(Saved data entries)
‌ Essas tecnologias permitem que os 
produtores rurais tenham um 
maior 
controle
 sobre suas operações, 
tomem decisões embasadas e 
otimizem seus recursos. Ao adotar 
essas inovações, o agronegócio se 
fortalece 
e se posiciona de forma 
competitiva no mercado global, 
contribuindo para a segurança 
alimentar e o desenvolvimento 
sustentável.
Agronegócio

§ ASSIGNED TASK: All of the entries should be repeated word for word.

§ ANSWER:
‌ Essas tecnologias permitem que os 
produtores rurais tenham um 
maior 
controle
 sobre suas operações, 
tomem decisões embasadas e 
otimizem seus recursos. Ao adotar 
essas inovações, o agronegócio se 
fortalece 
e se posiciona de forma 
competitiva no mercado global, 
contribuindo para a segurança 
alimentar e o desenvolvimento 
sustentável.
Agronegócio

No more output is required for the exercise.